Estos amigos son un magnífico ejemplo, por tanto, de las dificultades que se presentan para ser fieles al amor a unos colores futbolísticos. Problemas por todos lados, gastos adicionales perdidos, como alquilar un piso en Barcelona para pasar la noche del martes, una infinidad de inconvenientes incrementados ahora por una huelga inesperada. Tanto que Cea ya estaba a punto de coger el coche de vuelta para El Rubio. Parecía imposible poder llegar a Múnich con garantías.

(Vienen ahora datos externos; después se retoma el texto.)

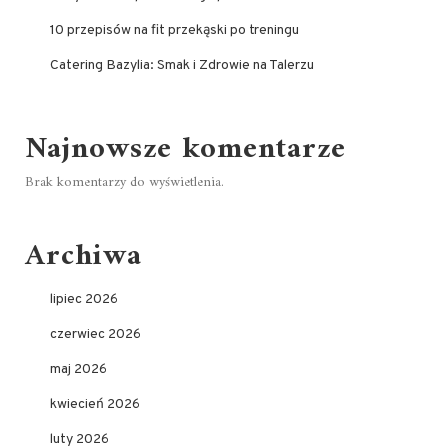
10 przepisów na fit przekąski po treningu
Catering Bazylia: Smak i Zdrowie na Talerzu
Najnowsze komentarze
Brak komentarzy do wyświetlenia.
Archiwa
lipiec 2026
czerwiec 2026
maj 2026
kwiecień 2026
luty 2026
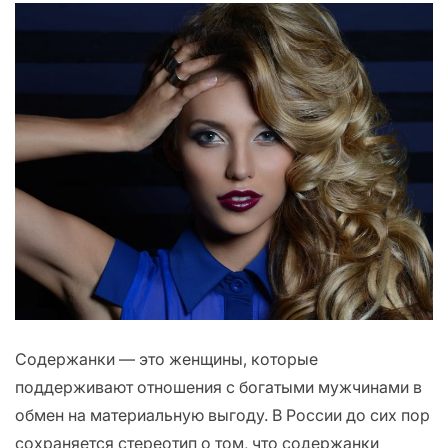
Содержанки — это женщины, которые
поддерживают отношения с богатыми мужчинами в
обмен на материальную выгоду. В России до сих пор
сохраняется стереотип о том, что содержанки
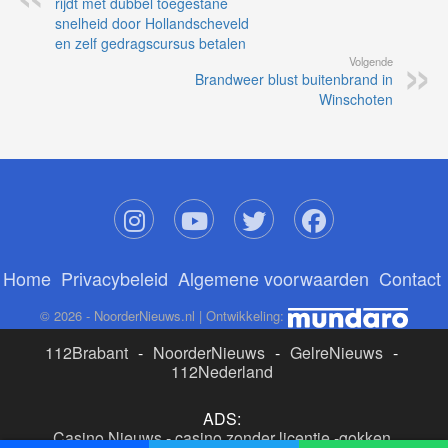
rijdt met dubbel toegestane
snelheid door Hollandscheveld
en zelf gedragscursus betalen
Volgende
Brandweer blust buitenbrand in
Winschoten
Home
Privacybeleid
Algemene voorwaarden
Contact
© 2026 - NoorderNieuws.nl | Ontwikkeling:
112Brabant
-
NoorderNieuws
-
GelreNieuws
-
112Nederland
ADS:
Casino Nieuws
-
casino zonder licentie
-
gokken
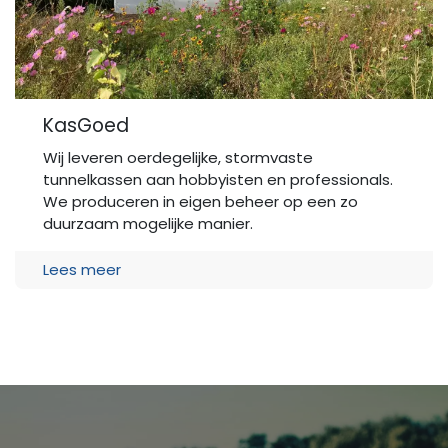
KasGoed
Wij leveren oerdegelijke, stormvaste
tunnelkassen aan hobbyisten en professionals.
We produceren in eigen beheer op een zo
duurzaam mogelijke manier.
Lees meer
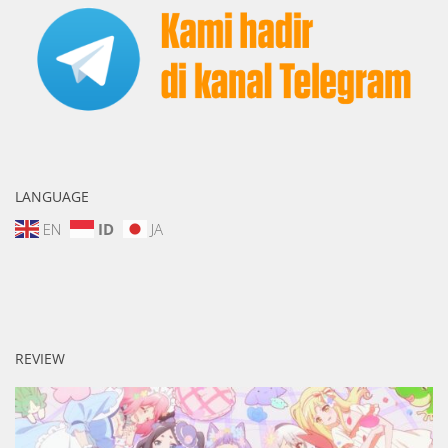
LANGUAGE
EN
ID
JA
REVIEW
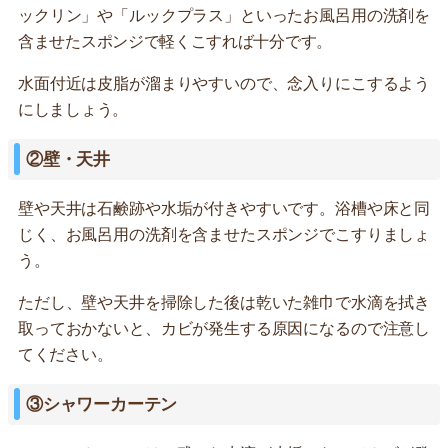
ックリン」や「ルックプラス」といったお風呂用の洗剤を
含ませたスポンジで軽くこすれば十分です。
水面付近は皮脂が溜まりやすいので、念入りにこするよう
にしましょう。
②壁・天井
壁や天井は石鹸跡や水垢が付きやすいです。浴槽や床と同
じく、お風呂用の洗剤を含ませたスポンジでこすりましょ
う。
ただし、壁や天井を掃除した後は乾いた雑巾で水滴を拭き
取っておかないと、カビが発生する原因になるので注意し
てください。
③シャワーカーテン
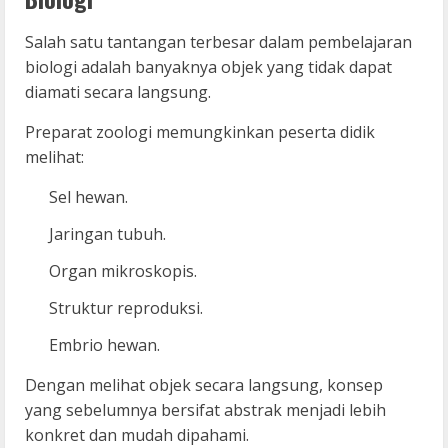
Salah satu tantangan terbesar dalam pembelajaran
biologi adalah banyaknya objek yang tidak dapat
diamati secara langsung.
Preparat zoologi memungkinkan peserta didik
melihat:
Sel hewan.
Jaringan tubuh.
Organ mikroskopis.
Struktur reproduksi.
Embrio hewan.
Dengan melihat objek secara langsung, konsep
yang sebelumnya bersifat abstrak menjadi lebih
konkret dan mudah dipahami.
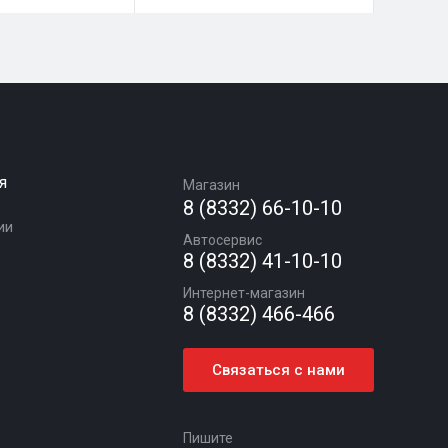
я
Магазин
8 (8332) 66-10-10
ии
Автосервис
8 (8332) 41-10-10
Интернет-магазин
8 (8332) 466-466
Связаться с нами
Пишите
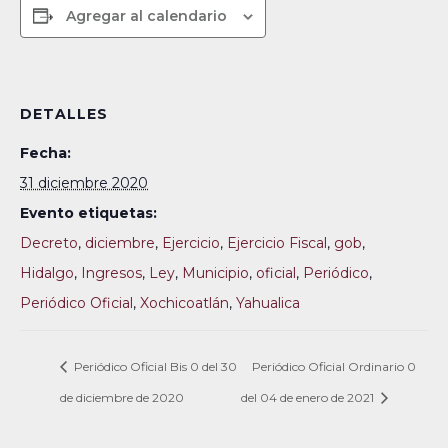
Agregar al calendario
DETALLES
Fecha:
31 diciembre 2020
Evento etiquetas:
Decreto
,
diciembre
,
Ejercicio
,
Ejercicio Fiscal
,
gob
,
Hidalgo
,
Ingresos
,
Ley
,
Municipio
,
oficial
,
Periódico
,
Periódico Oficial
,
Xochicoatlán
,
Yahualica
Periódico Oficial Bis 0 del 30
Periódico Oficial Ordinario 0
de diciembre de 2020
del 04 de enero de 2021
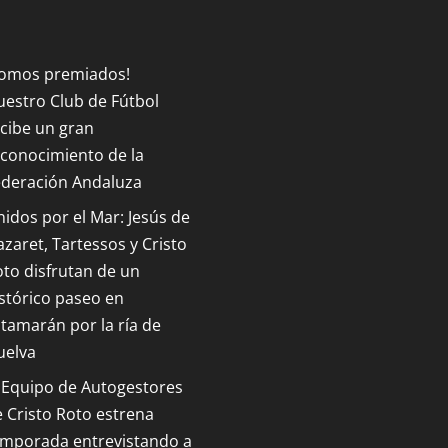
Somos premiados!
estro Club de Fútbol
cibe un gran
conocimiento de la
ederación Andaluza
idos por el Mar: Jesús de
zaret, Tartessos y Cristo
to disfrutan de un
stórico paseo en
tamarán por la ría de
uelva
 Equipo de Autogestores
 Cristo Roto estrena
emporada entrevistando a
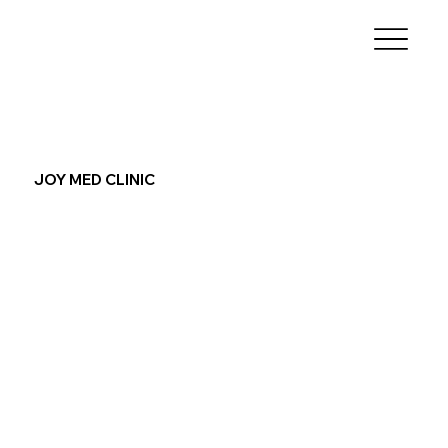
JOY MED CLINIC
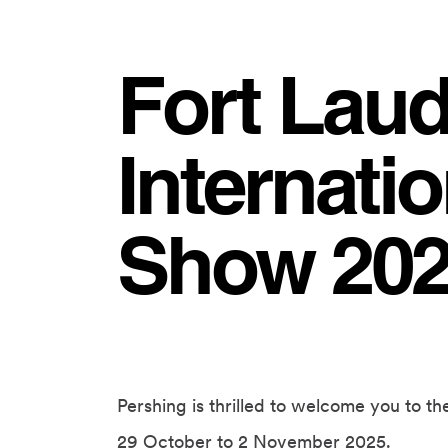
Fort Laud
Internati
Show 20
Pershing is thrilled to welcome you to t
29 October to 2 November 2025.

Sin embargo, la historia de estos siete sevillistas viró de manera repentina cuando llegó el presidente del Sevilla, José Castro, al aeropuerto. Una fotografía para el recuerdo, una pequeña conversación antes de la comparecencia del dirigente ante los medios de comunicación y ahí comienza a cambiar todo.

A partir de ahí, el director de Comunicación del Sevilla, Jesús Gómez, conversa con estos aficionados por indicación de Castro y todo se soluciona en un plis plas después de las pertinentes gestiones con los encargados del vuelo chárter fletado por la entidad nervionense. Los seis aficionados sevillistas se montaron en el avión con la plantilla y pudieron encontrarse prontito con Luis del Ojo en Múnich para sorpresa de éste, que no los esperaba ya hasta mañana. Ellos tuvieron mucha más suerte que cientos de seguidores, que viven con incertidumbre su llegada hasta Múnich. ¿Y el pronóstico? "Vamos a pasar seguro", concluye el rubeño Luis Cea.